How Wolves plunged to the lower leagues and nearly ceased to exist - Part 9: Tommy Docherty makes a sensational entrance to Molineux
In more detail than ever before, the Express & Star tells the full Bhatti brothers story – a troubled era which saw Wolves plunge to depths of the lower leagues and face financial oblivion. In Part 9, Tommy Docherty makes a sensational entrance to Molineux.
On June 8, 1984, Derek Dougan announced that Tommy Docherty would be Wolves' new manager.
You can't say he wasn't a big name.
'The Doc', as the tabloids called him, had rarely been out of the headlines in a turbulent managerial career.
The wise-cracking Glaswegian had his first taste of management at Chelsea, then became Doug Ellis's first appointment after he took over at Aston Villa in 1968. He was briefly manager of Scotland before taking up the reins at Manchester United, where he was fired after a five-year-stint over an extramarital affair with the club physio's wife.
Given his fondness for a witty one-liner and a love of the limelight, it might have been said that the 56-year-old had a lot in common with Dougan. But it also begged the question of how the pair would get on. Would they be peas in a pod, or would there be a giant clash of egos? Either way it was going to be an interesting relationship.
The flash, brash Docherty could scarcely have been more different from the studious, quietly spoken Hawkins. And it seemed the fans believed it was time for a change.

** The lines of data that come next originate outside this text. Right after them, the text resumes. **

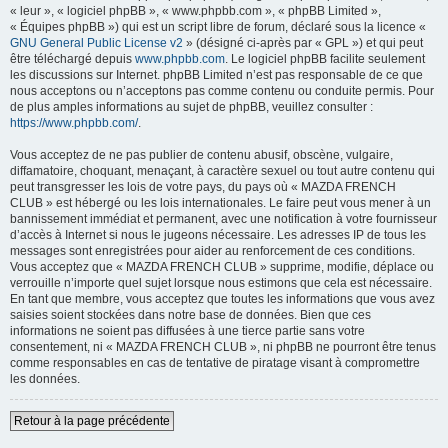
« leur », « logiciel phpBB », « www.phpbb.com », « phpBB Limited »,
« Équipes phpBB ») qui est un script libre de forum, déclaré sous la licence «
GNU General Public License v2
» (désigné ci-après par « GPL ») et qui peut
être téléchargé depuis
www.phpbb.com
. Le logiciel phpBB facilite seulement
les discussions sur Internet. phpBB Limited n’est pas responsable de ce que
nous acceptons ou n’acceptons pas comme contenu ou conduite permis. Pour
de plus amples informations au sujet de phpBB, veuillez consulter :
https://www.phpbb.com/
.
Vous acceptez de ne pas publier de contenu abusif, obscène, vulgaire,
diffamatoire, choquant, menaçant, à caractère sexuel ou tout autre contenu qui
peut transgresser les lois de votre pays, du pays où « MAZDA FRENCH
CLUB » est hébergé ou les lois internationales. Le faire peut vous mener à un
bannissement immédiat et permanent, avec une notification à votre fournisseur
d’accès à Internet si nous le jugeons nécessaire. Les adresses IP de tous les
messages sont enregistrées pour aider au renforcement de ces conditions.
Vous acceptez que « MAZDA FRENCH CLUB » supprime, modifie, déplace ou
verrouille n’importe quel sujet lorsque nous estimons que cela est nécessaire.
En tant que membre, vous acceptez que toutes les informations que vous avez
saisies soient stockées dans notre base de données. Bien que ces
informations ne soient pas diffusées à une tierce partie sans votre
consentement, ni « MAZDA FRENCH CLUB », ni phpBB ne pourront être tenus
comme responsables en cas de tentative de piratage visant à compromettre
les données.
Retour à la page précédente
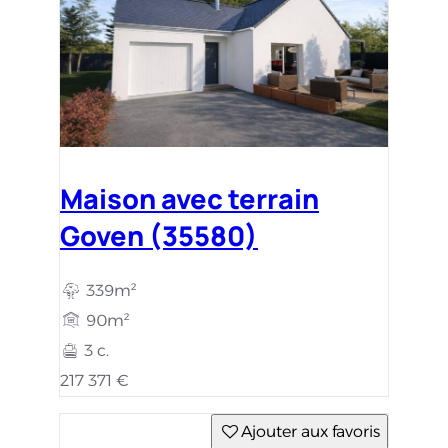
Maison avec terrain
Goven (35580)
339m²
90m²
3 c.
217 371 €
Ajouter aux favoris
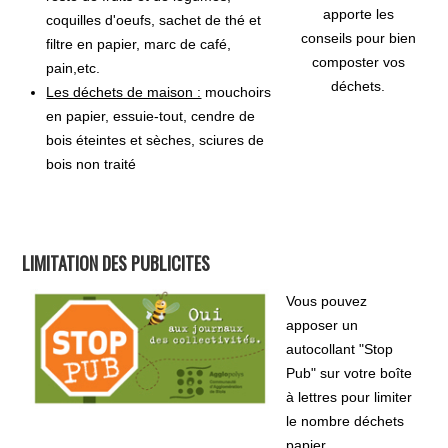
apporte les
coquilles d'oeufs, sachet de thé et
conseils pour bien
filtre en papier, marc de café,
composter vos
pain,etc.
déchets.
Les déchets de maison :
mouchoirs
en papier, essuie-tout, cendre de
bois éteintes et sèches, sciures de
bois non traité
LIMITATION DES PUBLICITES
Vous pouvez
apposer un
autocollant "Stop
Pub" sur votre boîte
à lettres pour limiter
le nombre déchets
papier.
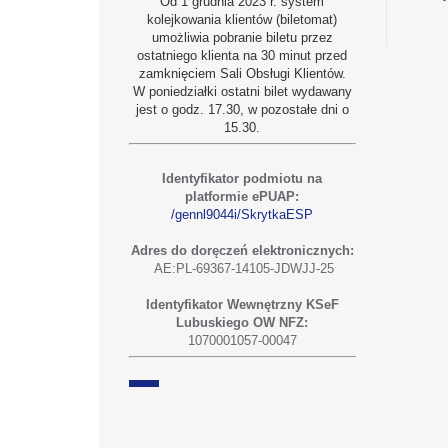
Od 1 grudnia 2023 r. system
kolejkowania klientów (biletomat)
umożliwia pobranie biletu przez
ostatniego klienta na 30 minut przed
zamknięciem Sali Obsługi Klientów.
W poniedziałki ostatni bilet wydawany
jest o godz. 17.30, w pozostałe dni o
15.30.
Identyfikator podmiotu na
platformie ePUAP:
/gennl9044i/SkrytkaESP
Adres do doręczeń elektronicznych:
AE:PL-69367-14105-JDWJJ-25
Identyfikator Wewnętrzny KSeF
Lubuskiego OW NFZ:
1070001057-00047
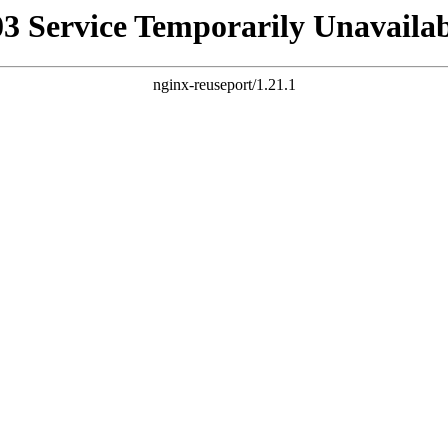
03 Service Temporarily Unavailab
nginx-reuseport/1.21.1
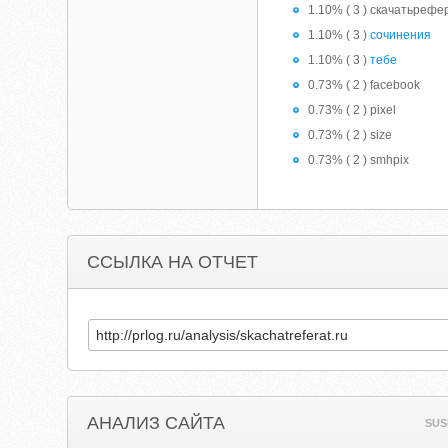
1.10% ( 3 ) скачатьрефе
1.10% ( 3 )
сочинения
1.10% ( 3 )
тебе
0.73% ( 2 ) facebook
0.73% ( 2 ) pixel
0.73% ( 2 ) size
0.73% ( 2 ) smhpix
ССЫЛКА НА ОТЧЕТ
АНАЛИЗ САЙТА
SUS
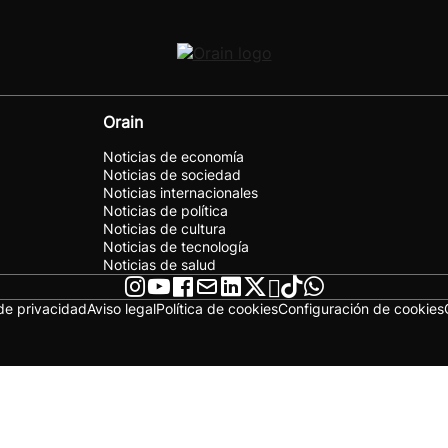
Orain
Noticias de economía
Noticias de sociedad
Noticias internacionales
Noticias de política
Noticias de cultura
Noticias de tecnología
Noticias de salud
 de privacidad
Aviso legal
Política de cookies
Configuración de cookies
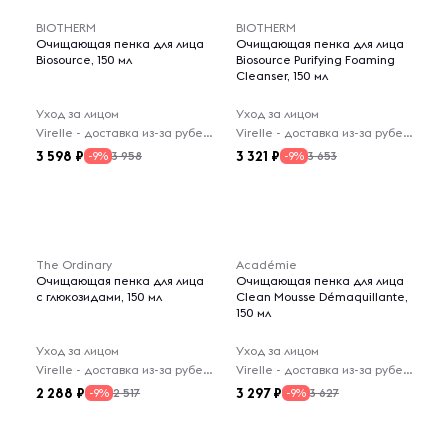
BIOTHERM
BIOTHERM
Очищающая пенка для лица
Очищающая пенка для лица
Biosource, 150 мл
Biosource Purifying Foaming
Cleanser, 150 мл
Уход за лицом
Уход за лицом
Virelle - доставка из-за рубежа
Virelle - доставка из-за рубежа
3 598
3 321
3 958
3 653
-9%
-9%
The Ordinary
Académie
Очищающая пенка для лица
Очищающая пенка для лица
с глюкозидами, 150 мл
Clean Mousse Démaquillante,
150 мл
Уход за лицом
Уход за лицом
Virelle - доставка из-за рубежа
Virelle - доставка из-за рубежа
2 288
3 297
2 517
3 627
-9%
-9%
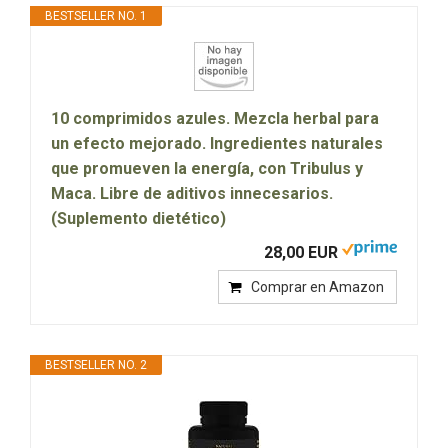
BESTSELLER NO. 1
10 comprimidos azules. Mezcla herbal para
un efecto mejorado. Ingredientes naturales
que promueven la energía, con Tribulus y
Maca. Libre de aditivos innecesarios.
(Suplemento dietético)
28,00 EUR
Comprar en Amazon
BESTSELLER NO. 2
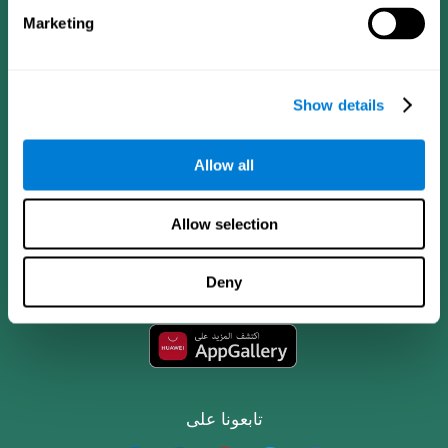
Marketing
Show details
Allow all
تطبيق CogniFit
Allow selection
Deny
تابعونا على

Andrew Everall, a 20-year-old sales assistant from Ettingshall Park, reckoned Docherty was just the man needed to get tough with the underperforming players. Charles Smith, 19, from Willenhall, added: "They have been disappointing lately and need someone to really put them back on the map. We have needed someone like The Doc for a long time."
Reg Campbell, 48, from Goldthorn Park, agreed. "I don't think The Doc will mess about," he said. "He will tell them to get into line, or get out."